:: 文章节选 ::
※

李文静，刘凌云，解 媛，史 简，李 雪，陆书华

（1.济宁医学院临床医学院，山东济宁 272067；2.济宁医学院附属医院检验科，山东济宁 272000）

产单核细胞李斯特菌(ListeriaMonocytogenes，LM)，是一种食源性致病菌，广泛存在于自然界中，食用受该菌污染的食物可导致人类感染并可能引起严重的李斯特菌病，该病主要发生在某些特定人群中，如孕妇、新生儿、免疫功能低下者和患有基础疾病的老年人，临床表现为脑膜炎、败血症、胎儿早产、孕妇流产，甚至导致人类死亡，该病死亡率高达20%～30%[1-2]。李斯特菌病潜伏期长达70天，这使得追踪其流行病学来源变得十分困难[3]。近年来，分子分型技术作为李斯特菌病流行病学调查的重要工具，在明确LM致病性、遗传相关性、追踪污染源、确定传播途径、控制疫情暴发等方面具有重要意义。通过对LM分离株进行分子分型可以建立临床病例和可疑食物之间的联系，有利于污染源的追踪。目前，LM分子分型技术主要包括两大类，一类是基于电泳的分型技术，另一类是基于测序的分型技术。本文就LM分子分型技术的最新研究进展进行详细综述。

1 基于电泳的分型技术

1.1 脉冲场凝胶电泳( pulsed-field gel electrophoresis，PFGE) PFGE最早是由哥伦比亚大学的SCHWARTZ和CANTOR于1984年开发的一种用于分离大分子DNA或染色体的方法。该方法灵敏度高、分辨率强、重复性好，在国内外得到广泛应用，特别是在菌株鉴定和追踪污染源方面发挥了重要作用，被认为是细菌分子分型的金标准[4]。PFGE的基本原理是基于酶切产生的大小不等的DNA片段在脉冲电场中迁移速率的不同将DNA片段分离，经溴化乙锭（EtBr，EB）染色后在凝胶上出现按DNA大小排列的电泳条带，根据可视化条带的差异进行菌株型别的判断。PAŽIN等[5]人使用限制性核酸内切酶APAI对香肠中分离出的10株LM进行脉冲场凝胶电泳技术（PFGE）分型，结果显示所有菌株的电泳图谱之间无条带差异，菌株亚型无法区分。SHAKUNTALA等[6]人联合使用APAI酶和ASCI酶对印度东北部收集的47株动物源性LM分离株进行PFGE分析，共发现37种脉冲型，并指出双酶切的使用可以大幅度地提高PFGE对LM亚型的区分度。尽管PFGE是LM分子分型的金标准，但它所需的专业设备昂贵、耗时耗力、对人员要求高、对条带的解释带有主观性、结果分析需要采用专门的软件，所以在临床中未被广泛应用，主要应用于科研及食品中LM的分型。

※

:: 任务要求 ::
1) 能否把上面这篇李斯特菌分型综述中从“李文静，刘凌云，解 媛，史 简，李”到“的最新研究进展进行详细综述。”之间的文字原样抄录下来（首尾两处都包括在内）？
2) 能否接着上面这篇李斯特菌分型综述的最后一句，续写出下一部分内容？

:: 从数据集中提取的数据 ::

※

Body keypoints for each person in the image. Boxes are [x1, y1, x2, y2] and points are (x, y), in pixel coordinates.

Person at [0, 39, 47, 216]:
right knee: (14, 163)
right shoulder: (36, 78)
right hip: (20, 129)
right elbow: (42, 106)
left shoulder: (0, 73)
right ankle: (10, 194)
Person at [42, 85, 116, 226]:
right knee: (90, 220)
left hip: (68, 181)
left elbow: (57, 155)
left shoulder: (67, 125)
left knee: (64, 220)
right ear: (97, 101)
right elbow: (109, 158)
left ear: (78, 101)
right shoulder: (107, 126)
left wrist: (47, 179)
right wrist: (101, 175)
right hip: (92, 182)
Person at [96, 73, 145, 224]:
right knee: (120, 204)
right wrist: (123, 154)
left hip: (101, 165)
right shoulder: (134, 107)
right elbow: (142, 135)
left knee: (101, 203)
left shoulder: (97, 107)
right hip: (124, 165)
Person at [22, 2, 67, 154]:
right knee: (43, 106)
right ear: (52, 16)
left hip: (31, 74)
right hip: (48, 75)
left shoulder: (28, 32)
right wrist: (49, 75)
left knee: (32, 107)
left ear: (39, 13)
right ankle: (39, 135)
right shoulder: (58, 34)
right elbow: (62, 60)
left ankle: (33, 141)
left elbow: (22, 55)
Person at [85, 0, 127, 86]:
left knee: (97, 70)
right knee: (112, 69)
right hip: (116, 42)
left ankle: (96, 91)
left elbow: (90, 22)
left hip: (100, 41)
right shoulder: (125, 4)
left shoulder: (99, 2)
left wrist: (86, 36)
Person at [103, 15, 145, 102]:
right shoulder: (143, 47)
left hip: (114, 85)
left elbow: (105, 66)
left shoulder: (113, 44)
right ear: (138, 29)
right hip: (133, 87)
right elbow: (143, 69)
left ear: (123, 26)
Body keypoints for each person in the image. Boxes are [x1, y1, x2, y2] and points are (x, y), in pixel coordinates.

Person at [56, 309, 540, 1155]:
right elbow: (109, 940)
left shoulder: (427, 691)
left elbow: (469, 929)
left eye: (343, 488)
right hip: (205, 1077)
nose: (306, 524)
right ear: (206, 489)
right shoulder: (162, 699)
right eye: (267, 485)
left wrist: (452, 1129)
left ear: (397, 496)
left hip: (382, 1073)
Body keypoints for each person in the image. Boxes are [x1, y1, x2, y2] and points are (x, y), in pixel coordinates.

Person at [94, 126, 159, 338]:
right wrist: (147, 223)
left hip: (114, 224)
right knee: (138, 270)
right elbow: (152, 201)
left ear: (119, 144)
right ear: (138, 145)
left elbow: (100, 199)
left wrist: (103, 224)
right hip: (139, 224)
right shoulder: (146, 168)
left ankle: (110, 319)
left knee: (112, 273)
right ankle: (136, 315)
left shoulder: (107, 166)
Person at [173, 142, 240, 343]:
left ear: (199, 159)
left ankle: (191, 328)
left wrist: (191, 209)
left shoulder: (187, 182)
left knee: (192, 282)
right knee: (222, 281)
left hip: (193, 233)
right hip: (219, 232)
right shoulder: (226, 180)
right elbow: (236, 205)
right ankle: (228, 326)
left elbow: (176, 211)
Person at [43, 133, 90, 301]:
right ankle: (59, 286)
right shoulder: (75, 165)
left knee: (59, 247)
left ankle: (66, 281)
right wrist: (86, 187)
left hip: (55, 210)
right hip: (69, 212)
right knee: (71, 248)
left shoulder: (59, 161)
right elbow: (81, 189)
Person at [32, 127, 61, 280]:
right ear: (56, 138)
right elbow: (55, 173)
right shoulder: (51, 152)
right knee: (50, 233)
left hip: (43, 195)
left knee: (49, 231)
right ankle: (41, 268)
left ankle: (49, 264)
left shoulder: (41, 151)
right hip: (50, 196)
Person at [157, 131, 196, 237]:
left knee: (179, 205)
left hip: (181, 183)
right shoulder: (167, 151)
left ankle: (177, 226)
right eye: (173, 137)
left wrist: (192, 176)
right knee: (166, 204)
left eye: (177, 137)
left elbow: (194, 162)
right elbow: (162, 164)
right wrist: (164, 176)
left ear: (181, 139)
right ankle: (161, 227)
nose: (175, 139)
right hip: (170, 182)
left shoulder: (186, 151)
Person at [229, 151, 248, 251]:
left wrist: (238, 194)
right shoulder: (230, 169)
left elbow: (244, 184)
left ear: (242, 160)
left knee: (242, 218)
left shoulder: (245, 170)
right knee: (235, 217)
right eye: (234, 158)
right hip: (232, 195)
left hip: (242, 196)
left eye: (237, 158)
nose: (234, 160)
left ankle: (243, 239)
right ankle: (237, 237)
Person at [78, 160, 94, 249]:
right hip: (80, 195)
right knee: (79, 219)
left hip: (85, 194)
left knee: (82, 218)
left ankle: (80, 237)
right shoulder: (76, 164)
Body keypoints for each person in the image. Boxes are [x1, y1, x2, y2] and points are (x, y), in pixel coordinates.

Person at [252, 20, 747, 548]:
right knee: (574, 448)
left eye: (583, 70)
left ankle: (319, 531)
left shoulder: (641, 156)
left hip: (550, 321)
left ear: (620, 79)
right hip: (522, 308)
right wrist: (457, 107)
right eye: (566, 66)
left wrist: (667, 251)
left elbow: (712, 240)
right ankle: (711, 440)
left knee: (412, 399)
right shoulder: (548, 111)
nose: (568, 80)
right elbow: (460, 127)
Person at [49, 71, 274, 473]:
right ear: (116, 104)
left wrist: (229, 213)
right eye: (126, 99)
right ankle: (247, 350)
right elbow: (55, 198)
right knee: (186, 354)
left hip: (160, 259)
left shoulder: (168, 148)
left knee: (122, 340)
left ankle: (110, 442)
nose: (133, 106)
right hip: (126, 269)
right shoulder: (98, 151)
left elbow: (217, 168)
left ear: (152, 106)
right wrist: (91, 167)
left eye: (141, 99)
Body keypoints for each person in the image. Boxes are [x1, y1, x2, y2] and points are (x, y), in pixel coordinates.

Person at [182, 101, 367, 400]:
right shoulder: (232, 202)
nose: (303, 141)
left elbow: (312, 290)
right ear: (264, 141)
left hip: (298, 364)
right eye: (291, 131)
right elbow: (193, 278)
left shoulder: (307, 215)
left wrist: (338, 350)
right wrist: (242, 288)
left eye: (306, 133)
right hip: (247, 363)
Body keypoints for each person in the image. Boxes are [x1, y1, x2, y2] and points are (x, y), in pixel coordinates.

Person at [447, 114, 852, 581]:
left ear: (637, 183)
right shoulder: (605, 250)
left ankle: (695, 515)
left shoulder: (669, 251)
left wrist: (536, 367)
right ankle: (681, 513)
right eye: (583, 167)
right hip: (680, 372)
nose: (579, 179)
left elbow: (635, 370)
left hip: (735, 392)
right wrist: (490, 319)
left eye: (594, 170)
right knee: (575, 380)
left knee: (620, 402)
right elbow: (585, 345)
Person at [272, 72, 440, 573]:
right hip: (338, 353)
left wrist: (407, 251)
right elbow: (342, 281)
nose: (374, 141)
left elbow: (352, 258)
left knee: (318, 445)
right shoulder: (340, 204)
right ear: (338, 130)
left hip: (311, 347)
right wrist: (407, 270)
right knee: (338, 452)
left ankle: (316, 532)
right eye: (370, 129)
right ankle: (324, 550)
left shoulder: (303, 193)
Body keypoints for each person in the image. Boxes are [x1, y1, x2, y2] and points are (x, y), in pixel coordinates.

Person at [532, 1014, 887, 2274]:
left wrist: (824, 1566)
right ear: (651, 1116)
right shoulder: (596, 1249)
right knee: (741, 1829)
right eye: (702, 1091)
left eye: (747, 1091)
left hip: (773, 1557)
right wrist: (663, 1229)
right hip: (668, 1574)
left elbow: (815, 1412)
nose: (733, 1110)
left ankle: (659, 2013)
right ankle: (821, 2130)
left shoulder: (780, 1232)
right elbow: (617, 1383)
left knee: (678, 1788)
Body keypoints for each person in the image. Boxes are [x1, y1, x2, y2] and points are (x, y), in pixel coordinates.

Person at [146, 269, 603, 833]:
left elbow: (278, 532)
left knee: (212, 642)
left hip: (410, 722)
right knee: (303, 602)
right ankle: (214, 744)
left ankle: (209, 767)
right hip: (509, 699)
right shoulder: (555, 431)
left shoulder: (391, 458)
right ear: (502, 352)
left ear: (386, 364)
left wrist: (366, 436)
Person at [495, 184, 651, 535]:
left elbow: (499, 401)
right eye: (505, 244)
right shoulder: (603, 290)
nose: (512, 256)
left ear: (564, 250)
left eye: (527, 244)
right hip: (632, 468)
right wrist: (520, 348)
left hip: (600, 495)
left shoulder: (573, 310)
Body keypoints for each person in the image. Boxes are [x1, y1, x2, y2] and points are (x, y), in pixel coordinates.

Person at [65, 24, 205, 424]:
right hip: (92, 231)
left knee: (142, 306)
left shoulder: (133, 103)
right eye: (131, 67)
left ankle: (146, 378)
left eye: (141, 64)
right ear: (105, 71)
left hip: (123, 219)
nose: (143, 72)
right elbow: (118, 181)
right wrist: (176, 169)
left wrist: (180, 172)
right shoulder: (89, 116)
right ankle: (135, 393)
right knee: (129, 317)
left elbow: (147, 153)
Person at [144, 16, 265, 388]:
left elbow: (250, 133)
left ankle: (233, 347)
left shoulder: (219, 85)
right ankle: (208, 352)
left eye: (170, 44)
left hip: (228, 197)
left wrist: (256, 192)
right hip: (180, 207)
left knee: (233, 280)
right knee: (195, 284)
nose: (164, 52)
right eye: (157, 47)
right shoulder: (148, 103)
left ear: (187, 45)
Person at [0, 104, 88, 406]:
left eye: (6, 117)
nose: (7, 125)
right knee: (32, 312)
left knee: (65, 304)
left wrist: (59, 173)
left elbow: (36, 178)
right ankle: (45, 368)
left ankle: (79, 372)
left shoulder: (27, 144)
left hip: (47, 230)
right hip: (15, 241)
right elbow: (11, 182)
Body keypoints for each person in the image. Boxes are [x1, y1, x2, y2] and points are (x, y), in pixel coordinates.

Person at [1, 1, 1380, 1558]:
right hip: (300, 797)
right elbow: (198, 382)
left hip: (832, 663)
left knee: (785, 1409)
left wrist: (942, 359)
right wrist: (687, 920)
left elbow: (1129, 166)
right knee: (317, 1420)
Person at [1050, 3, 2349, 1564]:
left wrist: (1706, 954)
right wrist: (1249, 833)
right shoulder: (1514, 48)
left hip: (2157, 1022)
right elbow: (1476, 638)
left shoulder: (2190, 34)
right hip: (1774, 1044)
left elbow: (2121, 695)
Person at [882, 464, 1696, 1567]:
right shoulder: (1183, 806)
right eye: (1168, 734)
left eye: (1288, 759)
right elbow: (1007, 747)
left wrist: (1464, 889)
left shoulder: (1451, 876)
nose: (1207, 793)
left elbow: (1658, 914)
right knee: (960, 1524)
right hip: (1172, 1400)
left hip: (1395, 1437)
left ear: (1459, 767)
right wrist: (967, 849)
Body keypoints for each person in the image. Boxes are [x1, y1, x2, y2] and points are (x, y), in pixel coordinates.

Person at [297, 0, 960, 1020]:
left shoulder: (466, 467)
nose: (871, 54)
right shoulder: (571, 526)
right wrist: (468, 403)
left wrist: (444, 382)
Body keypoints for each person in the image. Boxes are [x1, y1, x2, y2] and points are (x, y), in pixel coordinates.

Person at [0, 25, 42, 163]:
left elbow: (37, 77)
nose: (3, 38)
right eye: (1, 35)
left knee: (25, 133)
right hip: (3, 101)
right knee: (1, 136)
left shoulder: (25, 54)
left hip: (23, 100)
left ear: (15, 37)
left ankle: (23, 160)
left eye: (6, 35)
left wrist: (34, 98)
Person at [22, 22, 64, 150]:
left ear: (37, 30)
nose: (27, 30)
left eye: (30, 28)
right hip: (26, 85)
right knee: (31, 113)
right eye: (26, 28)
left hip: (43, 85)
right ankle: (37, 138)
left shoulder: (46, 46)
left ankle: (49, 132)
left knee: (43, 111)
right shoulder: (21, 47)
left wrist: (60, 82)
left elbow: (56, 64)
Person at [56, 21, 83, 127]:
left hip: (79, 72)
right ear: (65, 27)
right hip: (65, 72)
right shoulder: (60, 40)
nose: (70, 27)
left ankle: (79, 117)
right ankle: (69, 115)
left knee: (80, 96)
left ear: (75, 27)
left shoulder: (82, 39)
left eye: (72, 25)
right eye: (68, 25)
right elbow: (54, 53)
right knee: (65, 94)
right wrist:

※

:: 参考答案 ::
1)
李文静，刘凌云，解 媛，史 简，李 雪，陆书华

（1.济宁医学院临床医学院，山东济宁 272067；2.济宁医学院附属医院检验科，山东济宁 272000）

产单核细胞李斯特菌(ListeriaMonocytogenes，LM)，是一种食源性致病菌，广泛存在于自然界中，食用受该菌污染的食物可导致人类感染并可能引起严重的李斯特菌病，该病主要发生在某些特定人群中，如孕妇、新生儿、免疫功能低下者和患有基础疾病的老年人，临床表现为脑膜炎、败血症、胎儿早产、孕妇流产，甚至导致人类死亡，该病死亡率高达20%～30%[1-2]。李斯特菌病潜伏期长达70天，这使得追踪其流行病学来源变得十分困难[3]。近年来，分子分型技术作为李斯特菌病流行病学调查的重要工具，在明确LM致病性、遗传相关性、追踪污染源、确定传播途径、控制疫情暴发等方面具有重要意义。通过对LM分离株进行分子分型可以建立临床病例和可疑食物之间的联系，有利于污染源的追踪。目前，LM分子分型技术主要包括两大类，一类是基于电泳的分型技术，另一类是基于测序的分型技术。本文就LM分子分型技术的最新研究进展进行详细综述。

2)
1.2 核糖体分型（ribotyping，RT） RT是基于编码核糖体的高度保守的基因序列，用标记的大肠埃希菌rRNA探针与限制性内切酶切割LM全基因组所产生的DNA片段进行Southern杂交而获得带型差异的一种分子指纹技术[7]。该技术灵敏度高、重复性好，但需要用到放射性同位素、实验步骤繁琐、分辨力一般，不能有效区分1/2b和4b型菌株。目前，国际上已有完全自动化的微生物基因指纹鉴定系统（automated ribotyping，AR)，它是基于RT原理，经灭活、酶切、杂交、成像等自动化程序，对细菌核糖体进行指纹图谱分析的自动化设备。DE CESARE等[8]人基于AR研究了15种不同的酶对LM菌株鉴别的适用性，发现使用EcoRI，PvuII和XhoI三种限制性内切酶不仅对LM菌株有较高的鉴别力，而且可以显著提高4b型菌株的区分度。AR排除了人为因素对实验结果的影响，操作简单、省时省力、高度标准化、重复性好、结果稳定，但由于AR分辨率较低，故其在菌株鉴定和分子分型方面的应用受限，适于大样本量菌株的初步研究[9]。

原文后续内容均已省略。